AzoA crystals, grown in the conditions described above, were harvested and shortly passed in a cryoprotectant solution identical to the reservoir mix and supplemented with 20% glycerol. The harvested crystals were directly mounted on the goniometer of the in-house diffractometer (MarDTB Goniostat system) for preliminary characterization and data collection. Images were collected with the detector distance set at 140 mm, corresponding to a maximal theoretical resolution of 1.79 Å for our in-house setup. For one crystal, 600 images were collected at a ΔΦ of 0.3 per image, for a total of 180°. The collected images were indexed and integrated in iMosflm and the so generated .mtz file used to run aimless from the CCP4 suite for scaling.[36] The scaled .mtz file was used in phaser(37) together with the .pdb3W7A[10] as a search model for structure solution (55% identity).

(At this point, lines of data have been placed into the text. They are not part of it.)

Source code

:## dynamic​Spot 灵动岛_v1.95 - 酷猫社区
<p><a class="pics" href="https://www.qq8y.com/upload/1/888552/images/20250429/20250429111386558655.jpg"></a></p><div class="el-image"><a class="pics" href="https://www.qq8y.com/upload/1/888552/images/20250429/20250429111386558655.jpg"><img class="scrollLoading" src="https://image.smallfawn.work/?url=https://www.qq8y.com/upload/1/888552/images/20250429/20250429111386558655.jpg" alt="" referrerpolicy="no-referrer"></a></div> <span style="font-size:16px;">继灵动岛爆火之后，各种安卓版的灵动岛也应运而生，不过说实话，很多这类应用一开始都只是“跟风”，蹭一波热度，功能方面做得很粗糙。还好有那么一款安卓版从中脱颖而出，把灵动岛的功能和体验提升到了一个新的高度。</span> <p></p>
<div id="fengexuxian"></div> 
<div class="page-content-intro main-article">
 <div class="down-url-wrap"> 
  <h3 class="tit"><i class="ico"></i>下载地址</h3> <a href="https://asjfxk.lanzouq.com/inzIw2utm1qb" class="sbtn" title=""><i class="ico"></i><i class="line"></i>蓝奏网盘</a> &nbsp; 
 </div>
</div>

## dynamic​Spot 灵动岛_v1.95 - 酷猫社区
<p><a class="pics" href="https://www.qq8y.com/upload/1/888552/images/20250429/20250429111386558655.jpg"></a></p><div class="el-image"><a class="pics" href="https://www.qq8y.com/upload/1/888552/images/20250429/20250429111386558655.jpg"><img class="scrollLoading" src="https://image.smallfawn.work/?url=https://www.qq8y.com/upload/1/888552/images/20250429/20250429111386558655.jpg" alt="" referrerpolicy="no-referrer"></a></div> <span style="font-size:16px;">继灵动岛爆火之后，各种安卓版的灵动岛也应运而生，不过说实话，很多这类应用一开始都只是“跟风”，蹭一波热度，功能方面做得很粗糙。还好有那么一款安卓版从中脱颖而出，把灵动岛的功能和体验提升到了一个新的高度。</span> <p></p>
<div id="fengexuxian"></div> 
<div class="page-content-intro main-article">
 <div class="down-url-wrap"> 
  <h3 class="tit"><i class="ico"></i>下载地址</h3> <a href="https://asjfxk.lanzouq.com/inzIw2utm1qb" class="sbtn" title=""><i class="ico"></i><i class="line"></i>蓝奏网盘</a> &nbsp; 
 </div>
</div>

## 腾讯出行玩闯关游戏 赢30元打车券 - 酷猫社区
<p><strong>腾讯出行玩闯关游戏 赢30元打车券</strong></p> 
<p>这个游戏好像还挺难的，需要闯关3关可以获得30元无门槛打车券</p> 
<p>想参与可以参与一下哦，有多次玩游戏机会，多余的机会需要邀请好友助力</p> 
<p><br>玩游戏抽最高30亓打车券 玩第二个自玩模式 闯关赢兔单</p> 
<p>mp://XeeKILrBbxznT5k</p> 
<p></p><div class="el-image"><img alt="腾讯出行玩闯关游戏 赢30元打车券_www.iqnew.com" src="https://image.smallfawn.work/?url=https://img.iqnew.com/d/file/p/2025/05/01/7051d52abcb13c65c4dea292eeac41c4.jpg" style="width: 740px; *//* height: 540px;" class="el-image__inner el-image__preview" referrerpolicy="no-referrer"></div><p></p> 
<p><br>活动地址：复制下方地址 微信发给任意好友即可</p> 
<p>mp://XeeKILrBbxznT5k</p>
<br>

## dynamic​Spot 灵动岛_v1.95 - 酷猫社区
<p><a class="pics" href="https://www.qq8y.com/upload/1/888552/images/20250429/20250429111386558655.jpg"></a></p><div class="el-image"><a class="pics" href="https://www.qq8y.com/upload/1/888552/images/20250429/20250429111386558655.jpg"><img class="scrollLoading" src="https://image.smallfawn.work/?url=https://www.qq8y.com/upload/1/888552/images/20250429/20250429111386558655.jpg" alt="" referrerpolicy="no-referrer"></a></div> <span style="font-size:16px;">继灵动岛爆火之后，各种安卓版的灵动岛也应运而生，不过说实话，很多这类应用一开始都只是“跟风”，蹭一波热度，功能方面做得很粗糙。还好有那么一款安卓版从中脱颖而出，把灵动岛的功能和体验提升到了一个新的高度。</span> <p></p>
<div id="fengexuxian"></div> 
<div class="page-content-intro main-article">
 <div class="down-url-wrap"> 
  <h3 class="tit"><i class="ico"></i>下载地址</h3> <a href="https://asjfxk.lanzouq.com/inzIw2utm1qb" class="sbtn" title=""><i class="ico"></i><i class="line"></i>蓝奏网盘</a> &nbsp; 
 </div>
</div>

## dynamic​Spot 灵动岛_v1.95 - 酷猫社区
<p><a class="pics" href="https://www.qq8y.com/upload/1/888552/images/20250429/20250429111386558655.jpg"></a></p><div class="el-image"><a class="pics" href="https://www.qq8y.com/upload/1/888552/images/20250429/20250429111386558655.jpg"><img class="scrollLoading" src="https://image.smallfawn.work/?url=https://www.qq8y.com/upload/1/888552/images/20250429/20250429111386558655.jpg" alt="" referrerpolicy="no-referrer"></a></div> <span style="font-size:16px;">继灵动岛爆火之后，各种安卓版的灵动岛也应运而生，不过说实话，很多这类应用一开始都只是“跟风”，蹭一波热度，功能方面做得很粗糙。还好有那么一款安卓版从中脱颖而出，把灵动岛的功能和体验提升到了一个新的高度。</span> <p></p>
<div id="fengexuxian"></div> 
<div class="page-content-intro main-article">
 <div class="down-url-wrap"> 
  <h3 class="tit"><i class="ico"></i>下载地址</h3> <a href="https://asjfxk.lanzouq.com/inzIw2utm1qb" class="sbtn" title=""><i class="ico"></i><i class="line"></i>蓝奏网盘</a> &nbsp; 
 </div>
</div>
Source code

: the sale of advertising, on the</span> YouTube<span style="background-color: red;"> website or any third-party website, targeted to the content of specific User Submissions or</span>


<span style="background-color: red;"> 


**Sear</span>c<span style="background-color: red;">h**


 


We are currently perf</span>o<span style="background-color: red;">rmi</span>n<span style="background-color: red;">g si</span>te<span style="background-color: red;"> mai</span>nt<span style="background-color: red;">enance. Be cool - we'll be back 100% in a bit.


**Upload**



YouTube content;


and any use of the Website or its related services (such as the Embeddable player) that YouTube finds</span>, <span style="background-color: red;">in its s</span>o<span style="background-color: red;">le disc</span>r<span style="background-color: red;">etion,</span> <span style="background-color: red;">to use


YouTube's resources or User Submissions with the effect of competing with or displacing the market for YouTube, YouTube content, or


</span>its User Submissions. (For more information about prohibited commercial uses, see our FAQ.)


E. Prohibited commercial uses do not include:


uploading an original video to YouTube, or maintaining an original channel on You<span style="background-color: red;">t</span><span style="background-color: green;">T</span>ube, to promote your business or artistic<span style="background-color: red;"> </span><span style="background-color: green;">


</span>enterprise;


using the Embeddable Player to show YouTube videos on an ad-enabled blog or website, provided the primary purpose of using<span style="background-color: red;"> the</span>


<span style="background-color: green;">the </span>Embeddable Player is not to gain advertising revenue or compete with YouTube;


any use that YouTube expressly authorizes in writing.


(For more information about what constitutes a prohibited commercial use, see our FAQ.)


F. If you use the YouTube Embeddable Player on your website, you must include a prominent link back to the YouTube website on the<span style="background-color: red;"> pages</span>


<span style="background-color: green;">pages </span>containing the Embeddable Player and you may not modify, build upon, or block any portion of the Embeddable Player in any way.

The structure of 3W7A was previously prepared by running chainsaw(38) to keep only the side chains of conserved residues. The model was refined by running refmac5,[36] alternated to manual fitting in coot.[39]

Site-Directed Mutagenesis

The Agilent primer design tool (www.agilent.com) was used to design the primers to create mutants W60A, W60T, W60D, W60F, and W60R using QuikChange site-directed mutagenesis. Oligonucleotide sequences are available upon request. Two primers were used in each PCR reaction, using the PfuUltra II Master Mix (Agilent) as recommended by the supplier. The pBad-SUMO–AzoA construct was used as a template which results in expression of AzoA mutants with a N-terminal 6xHis-SUMO tag. Mutants were expressed and purified as described above for the wild-type enzyme.

Phylogenetic Analysis

A phylogenetic tree of AzoA and other enzymes harboring the flavodoxin-like structure was constructed using the Neighbor-joining method. A bootstrap consensus tree was prepared, which was inferred from 500 replicates. Table S2 shows the GenBank codes for the 34 amino acid sequences selected for these analyses. The alignment required for the phylogenetic tree was generated by ClustalW. All analyses were performed using the MEGA7 software.[40]